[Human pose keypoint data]
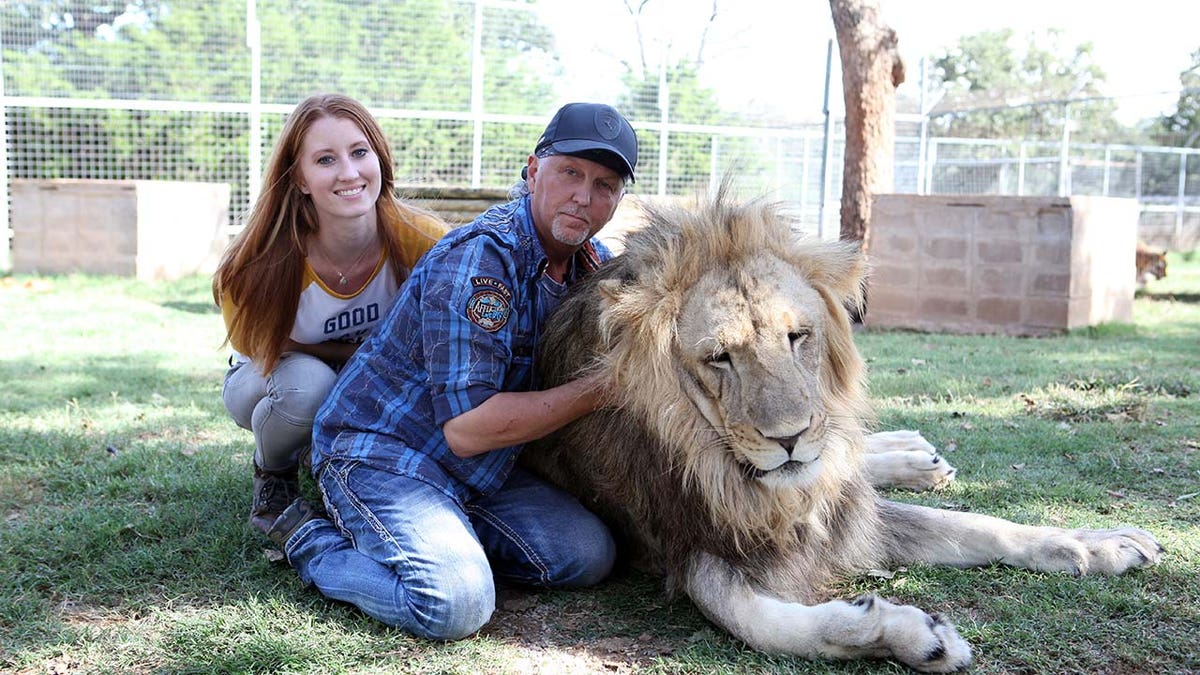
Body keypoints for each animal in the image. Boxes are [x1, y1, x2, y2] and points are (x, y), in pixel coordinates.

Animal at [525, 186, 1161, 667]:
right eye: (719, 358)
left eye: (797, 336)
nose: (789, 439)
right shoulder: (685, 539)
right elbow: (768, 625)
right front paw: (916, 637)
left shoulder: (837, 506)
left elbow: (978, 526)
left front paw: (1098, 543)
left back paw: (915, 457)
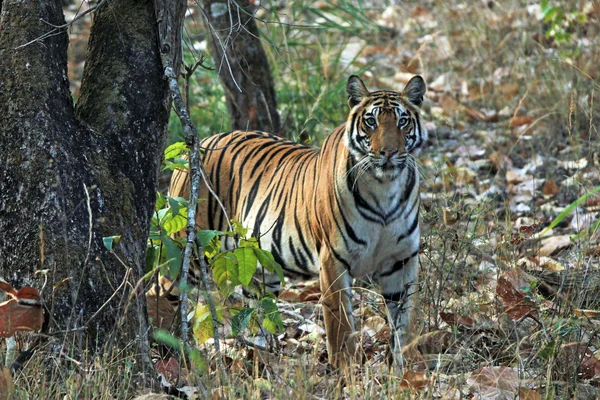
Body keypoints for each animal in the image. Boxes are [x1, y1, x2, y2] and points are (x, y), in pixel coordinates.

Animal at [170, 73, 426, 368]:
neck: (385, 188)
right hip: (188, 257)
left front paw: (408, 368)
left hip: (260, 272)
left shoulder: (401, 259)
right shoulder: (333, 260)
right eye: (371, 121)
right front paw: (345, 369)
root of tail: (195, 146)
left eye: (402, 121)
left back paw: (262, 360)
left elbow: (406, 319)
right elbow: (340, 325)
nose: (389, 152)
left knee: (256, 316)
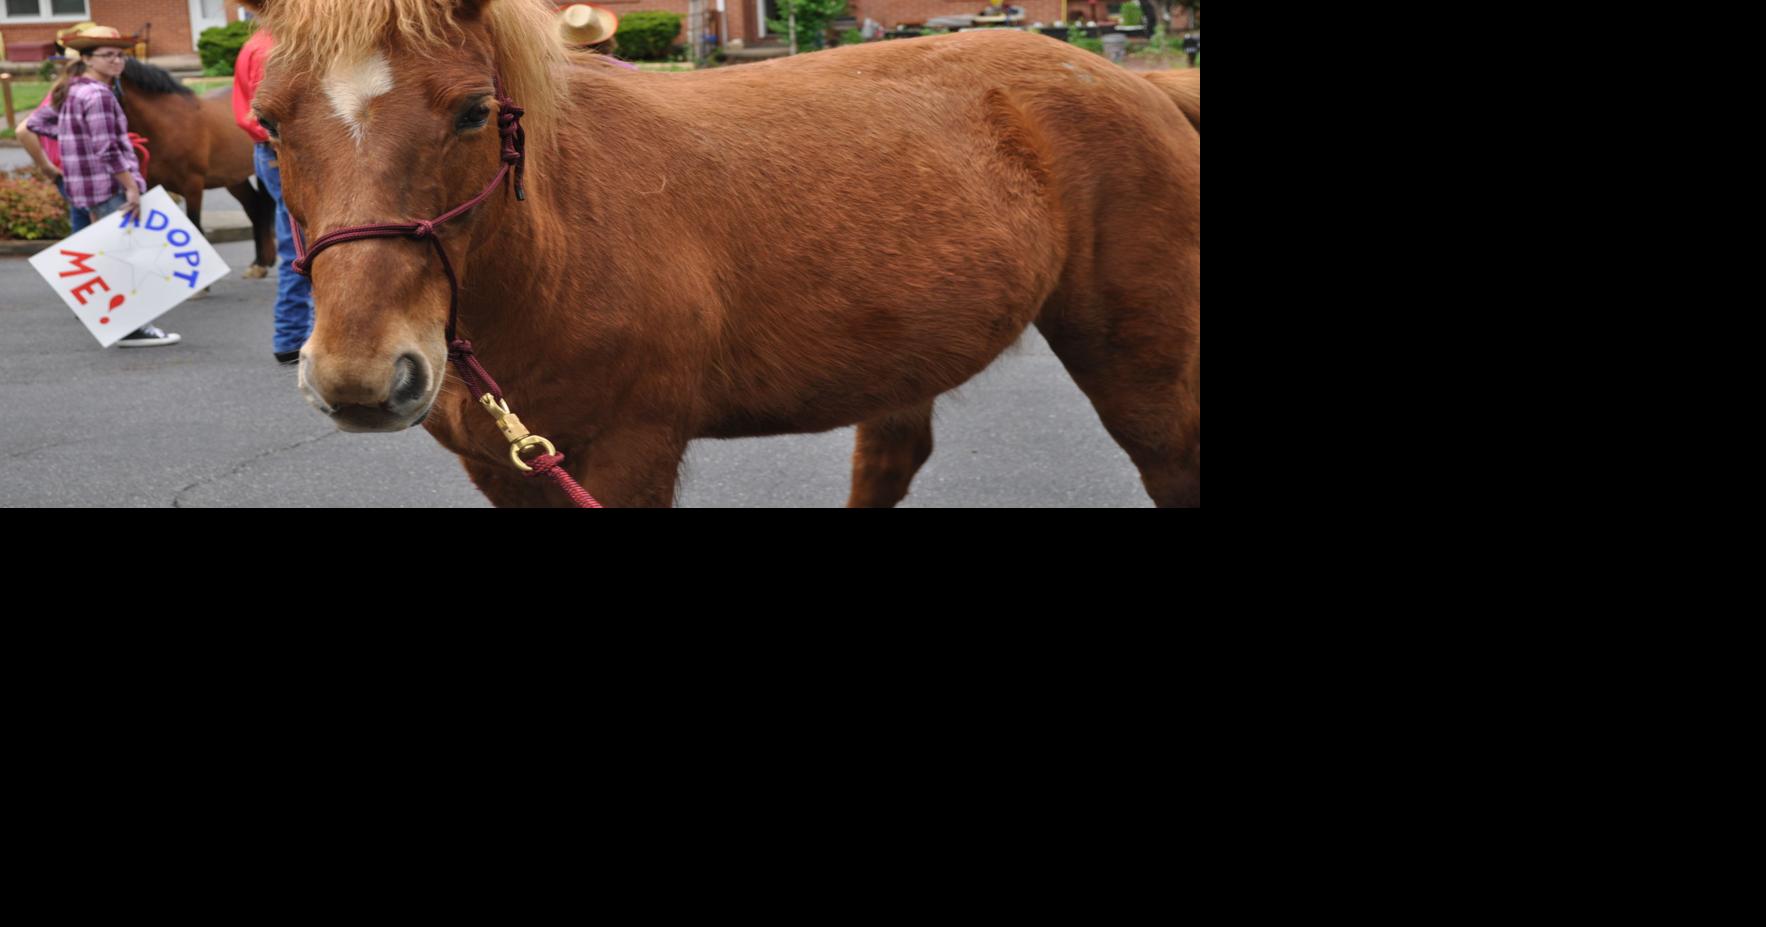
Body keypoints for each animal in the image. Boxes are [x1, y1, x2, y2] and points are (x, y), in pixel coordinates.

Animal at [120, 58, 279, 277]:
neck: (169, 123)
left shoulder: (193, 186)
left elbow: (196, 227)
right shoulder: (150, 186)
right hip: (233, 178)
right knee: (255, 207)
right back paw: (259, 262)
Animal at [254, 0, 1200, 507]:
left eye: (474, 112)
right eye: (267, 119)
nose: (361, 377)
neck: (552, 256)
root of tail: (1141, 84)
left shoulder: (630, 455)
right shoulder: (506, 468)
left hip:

# EXERCISE
Both ends included, copy word for word the lines from the top of the entries above through the line with "right knee: (255, 207)". No pictures.

# SOLUTION
Body keypoints for each animal in the image. Boxes are [x1, y1, x2, y2] and points are (x, y), in pixel coordinates.

Animal at [525, 186, 1161, 667]:
right eye: (719, 358)
left eye: (797, 336)
nose: (789, 439)
right shoulder: (685, 539)
right elbow: (768, 625)
right front paw: (916, 637)
left shoulder: (837, 506)
left elbow: (978, 526)
left front paw: (1098, 543)
left back paw: (915, 457)
Body keypoints for each animal in the image. Boxes are [x1, y1, x2, y2] and points are (x, y), in pixel coordinates.

Animal at [170, 73, 426, 368]:
neck: (385, 188)
right hip: (188, 257)
left front paw: (408, 368)
left hip: (260, 272)
left shoulder: (401, 259)
right shoulder: (333, 260)
right eye: (371, 121)
right front paw: (345, 369)
root of tail: (195, 146)
left eye: (402, 121)
left back paw: (262, 360)
left elbow: (406, 319)
right elbow: (340, 325)
nose: (389, 152)
left knee: (256, 316)
Body keypoints for each animal in the image. Boxes are [x1, y1, x2, y2] and points are (x, y), in pixel coordinates.

Animal at [120, 58, 279, 277]:
neck: (169, 123)
left shoulder: (193, 186)
left elbow: (196, 227)
right shoulder: (150, 186)
right hip: (233, 178)
right knee: (255, 207)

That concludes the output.